Contrary to the arguments of the defendant, we find that the suppression court properly refused to suppress evidence of a complainant’s identification of him as the perpetrator of a burglary shortly after the crime occurred, and of her later in-court identification testimony. The police officers, who did not know the extent or seriousness of the complainant’s injuries, were justified in conducting a showup at her house about 40 minutes after the crime occurred in the interest of obtaining a prompt and reliable identification (see, People v Whitney, 158 AD2d 734; People v Moore, 156 AD2d 394; People v Lewis, 123 AD2d 716, 719). Moreover, although the defendant was in the company of police officers in uniform and in plainclothes, the showup was not unnecessarily suggestive under the circumstances (see, People v Whitney, supra; People v Lewis, supra).

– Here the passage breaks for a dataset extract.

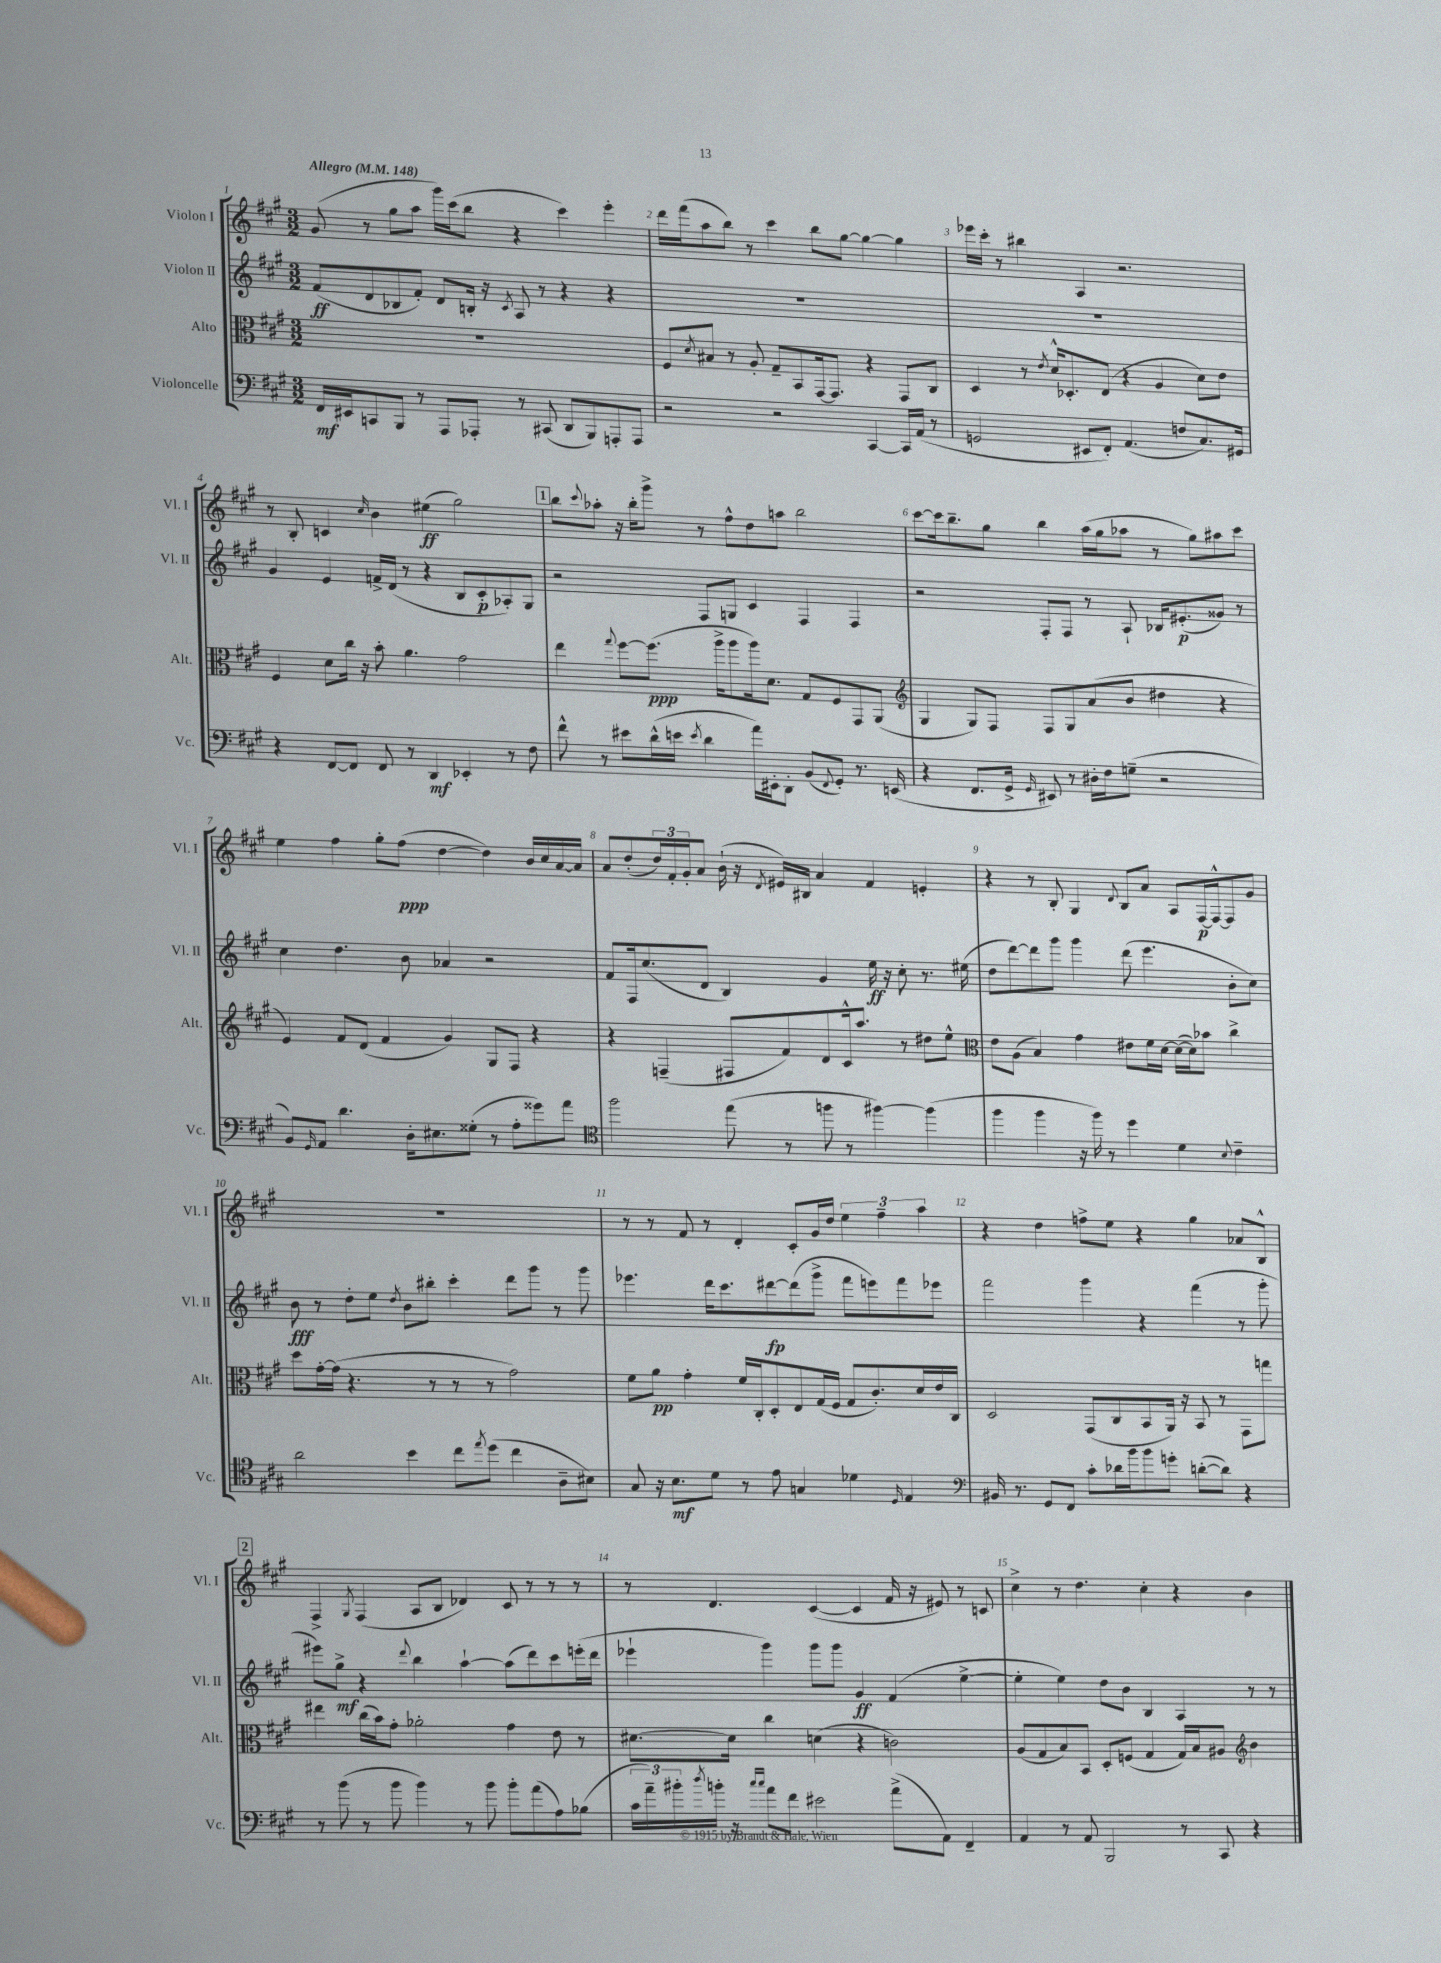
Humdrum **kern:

Viewing the evidence in a light most favorable to the People (see, People v Contes, 60 NY2d 620), we find that it was legally sufficient to establish the defendant’s guilt beyond a reasonable doubt of seven counts of assault in the second degree, one count of assault in the third degree, and attempted murder in the second degree arising out of his altercation with three police officers. The record clearly shows that the police officers whom the defendant attacked suffered physical injuries within the meaning of the statute; i.e., impairment of physical condition or substantial pain (Penal Law § 10.00 [9]; § 120.05 [2], [3], [6]; § 120.00 [1]). Each of the officers missed several days of work as a result of the injuries inflicted by the defendant during the struggle with them, each received medical treatment, and each suffered pain (see, People v Crews, 159 AD2d 630; People v Lundquist, 151 AD2d 505; People v Talibon, 138 AD2d 426). Moreover, it could be readily inferred that the defendant intended to cause the death of Officer Mango from his action of thrusting a knife toward the officer’s midsection as well as from the totality of the circumstances (see, People v Williams, 160 AD2d 753; People v Nelson, 110 AD2d 858). We also find that the evidence was legally sufficient to establish the defendant’s guilt on the remaining counts beyond a reasonable doubt.
We further find that the sentence imposed was not excessive.
We have reviewed the defendant’s remaining contentions and find them to be without merit. Mangano, P. J., Sullivan, Balletta and O’Brien, JJ., concur.